I spent a lot of time reflecting. I thought about what I was doing right and wrong as a husband, uncle, brother, and son. I thought about my watch collecting, my EDC gear, and what I had accomplished in life versus what I still wanted to accomplish.

When it came to watch collecting, I decided I had let it go too far. I sold off a large portion of my collection and made a commitment that I would not allow it to grow beyond nine watches again. I also realized I had spent too much time kicking rocks over what I wanted as a daily watch.

At the beginning of 2026, I kept two dive watches, two GMTs, a GADA watch, a field watch, and a few chronographs. I spent the first six months of the year testing them out as daily watches and eventually decided that a GMT was the best fit for my life.

That decision sent me down another rabbit hole.
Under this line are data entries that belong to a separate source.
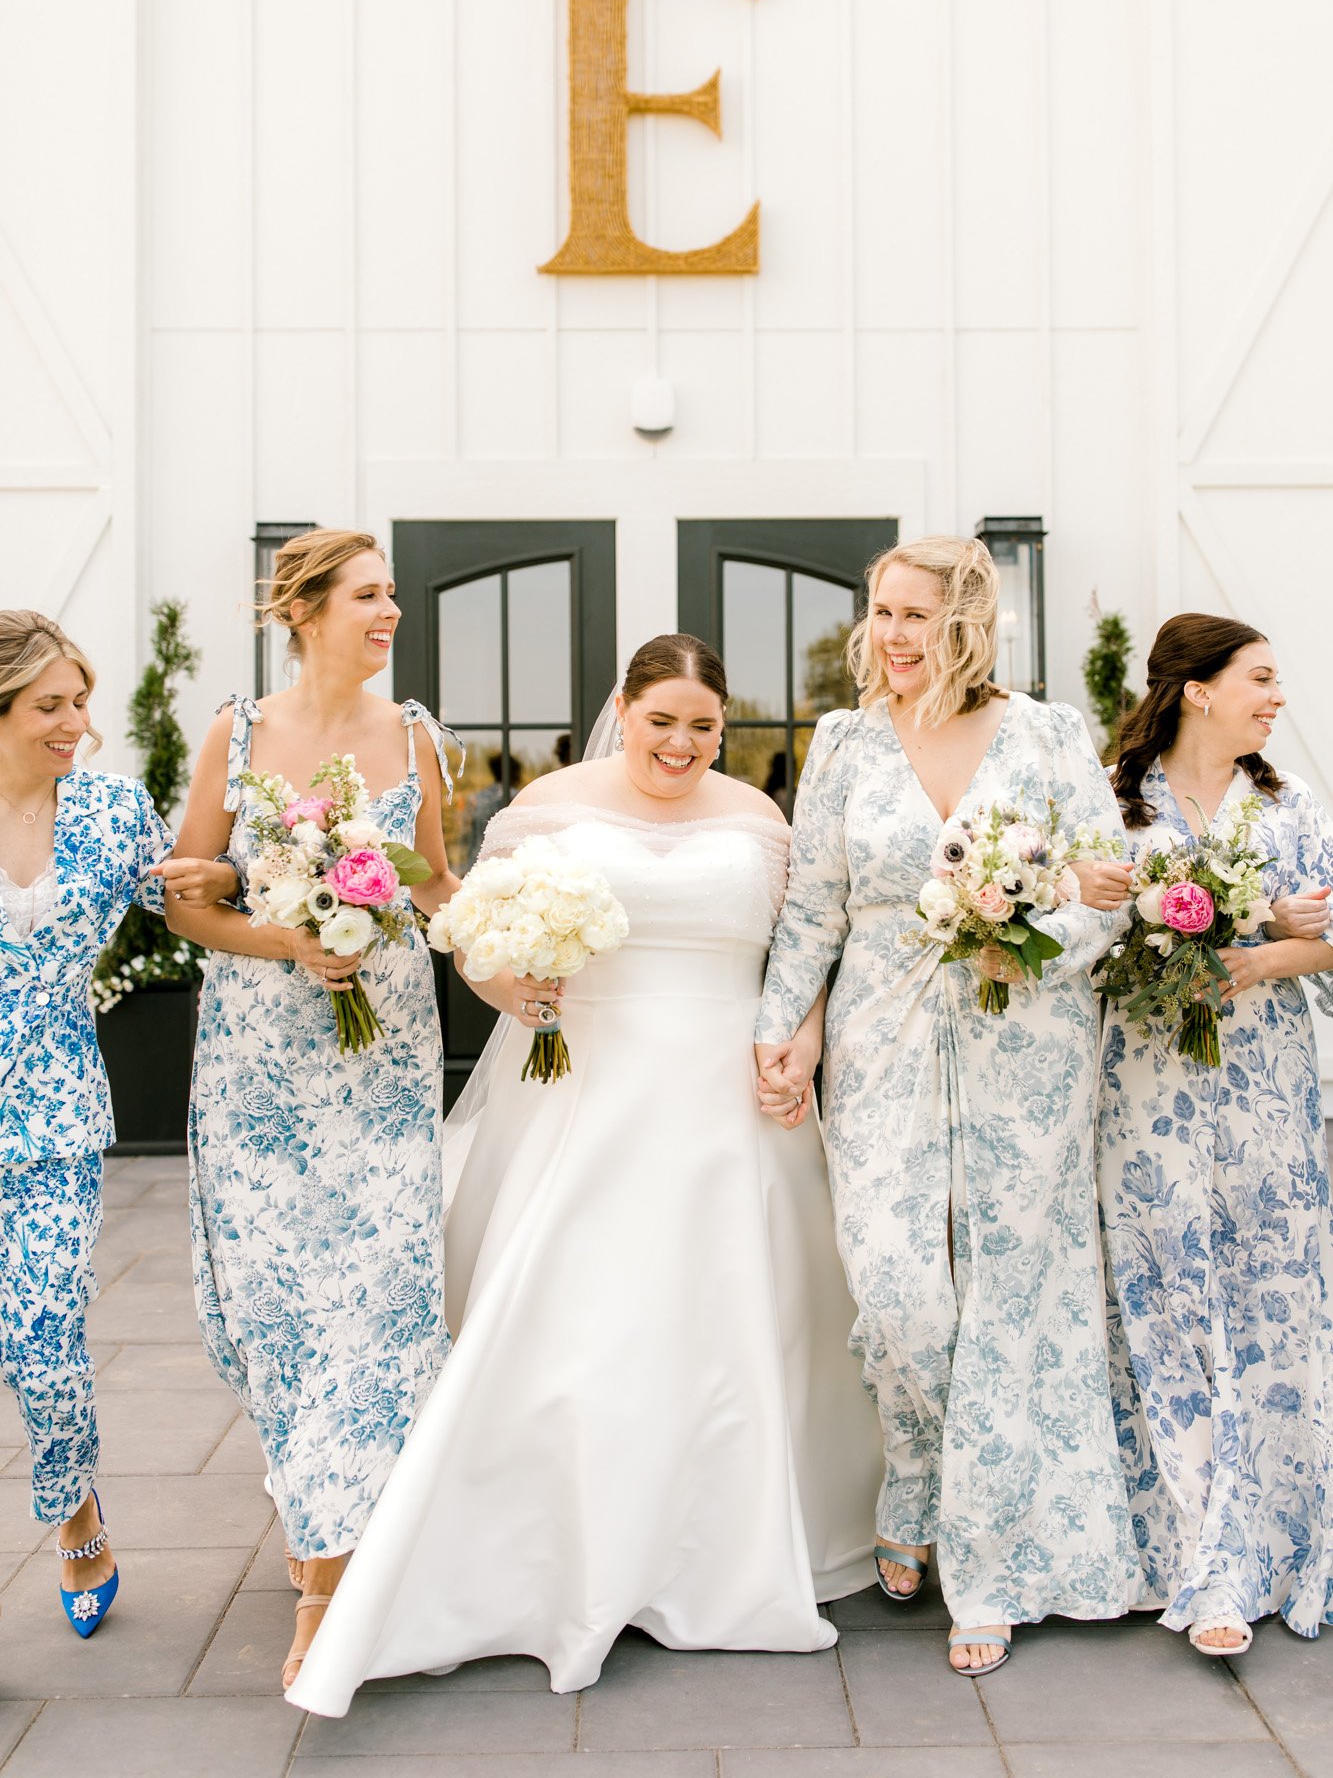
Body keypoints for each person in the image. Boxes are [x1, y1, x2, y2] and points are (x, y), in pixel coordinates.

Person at [288, 632, 883, 1715]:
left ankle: (733, 1545)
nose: (683, 743)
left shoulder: (761, 820)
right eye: (663, 720)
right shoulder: (546, 807)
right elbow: (474, 929)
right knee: (581, 1317)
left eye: (705, 726)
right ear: (624, 707)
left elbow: (807, 949)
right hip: (585, 1084)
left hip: (730, 1103)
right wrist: (509, 988)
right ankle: (558, 1546)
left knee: (737, 1315)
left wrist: (801, 1038)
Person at [754, 536, 1139, 1677]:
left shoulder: (1050, 733)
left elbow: (1103, 887)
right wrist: (781, 1031)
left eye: (916, 614)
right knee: (902, 1290)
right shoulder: (844, 741)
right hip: (878, 1044)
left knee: (1012, 1299)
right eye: (881, 612)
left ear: (969, 620)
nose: (891, 634)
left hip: (1027, 1044)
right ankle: (914, 1461)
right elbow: (812, 909)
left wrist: (1031, 936)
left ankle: (992, 1564)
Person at [165, 528, 459, 1689]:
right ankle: (328, 1526)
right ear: (306, 608)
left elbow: (433, 876)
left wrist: (506, 931)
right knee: (286, 1314)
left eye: (393, 596)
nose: (389, 613)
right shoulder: (235, 736)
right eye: (369, 596)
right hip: (257, 1067)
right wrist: (283, 935)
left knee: (382, 1306)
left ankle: (327, 1580)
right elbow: (190, 898)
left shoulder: (417, 736)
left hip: (385, 1060)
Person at [1074, 613, 1333, 1656]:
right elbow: (1073, 945)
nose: (1275, 696)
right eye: (1258, 678)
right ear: (1195, 688)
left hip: (1269, 1093)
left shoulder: (1289, 804)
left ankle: (1284, 1539)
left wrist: (1273, 951)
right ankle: (1201, 1562)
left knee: (1276, 1301)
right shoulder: (1112, 806)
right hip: (1146, 1093)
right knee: (1167, 1302)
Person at [0, 610, 235, 1635]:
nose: (78, 723)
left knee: (44, 1343)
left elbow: (181, 894)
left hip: (51, 1114)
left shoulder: (107, 807)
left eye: (80, 701)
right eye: (52, 704)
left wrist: (231, 874)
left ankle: (76, 1509)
I tried a Certina, a Seiko 5 Sports GMT, a Seiko Field GMT, a Citizen Eco-Drive GMT, a Mido, a Timex, a Tissot, and a Seiko Presage GMT.

Every one of those watches was great, and I do not think anyone would be disappointed spending their money on them. During that process, however, I realized a few things. First, I had grown tired of rotating bezels. Second, I wanted something on the smaller side, ideally 40 mm or under. Finally, while I believe quartz watches are the best option for most people due to their accuracy, durability, and lower maintenance requirements, I still enjoy a good mechanical watch.

I ultimately decided on the Seiko SSK023. It checked every box for me: a 39.4 mm case, a 47.9 mm lug-to-lug measurement, Seiko’s in-house 4R34 movement, 100 meters of water resistance, and a very wearable 13.6 mm thickness.

I ended up giving the one I had been testing to a friend, so I began searching for another. I reached out to a few dealers and friends in the secondary market. One of them told me he had received a White Dial SSK059 and had it available at a good price.

I had seen the white dial models before. They originally started as Japan-only releases before eventually making their way to the U.S. Earlier in the year they were difficult to find, and I was too cheap to pay the import tariffs to bring one over from Japan, so the idea had stayed in the back of my mind.

I told my buddy Theo to box it up and send it my way, along with a San Martin Diver GMT he had in stock. The watches arrived, and the SSK059 quickly became my choice for a long-term daily watch. It is an awesome watch.

So, with all of that being said, I want this article to serve as a reminder to new collectors, old collectors, and everyone in between: you can get an awesome watch that will last a long time, take abuse, and build incredible memories with for a relatively inexpensive price.

You do not need to spend Rolex, Omega, Tudor, AP, or Patek money. If you can and want to, more power to you. A watch is a tool. Use it as such. Build stories and memories with it.

Buy what you can afford. Do not go into debt for this tool. Buy, wear, and enjoy what you like. If someone judges you for the watch on your wrist, they are probably not someone you would want to associate with anyway.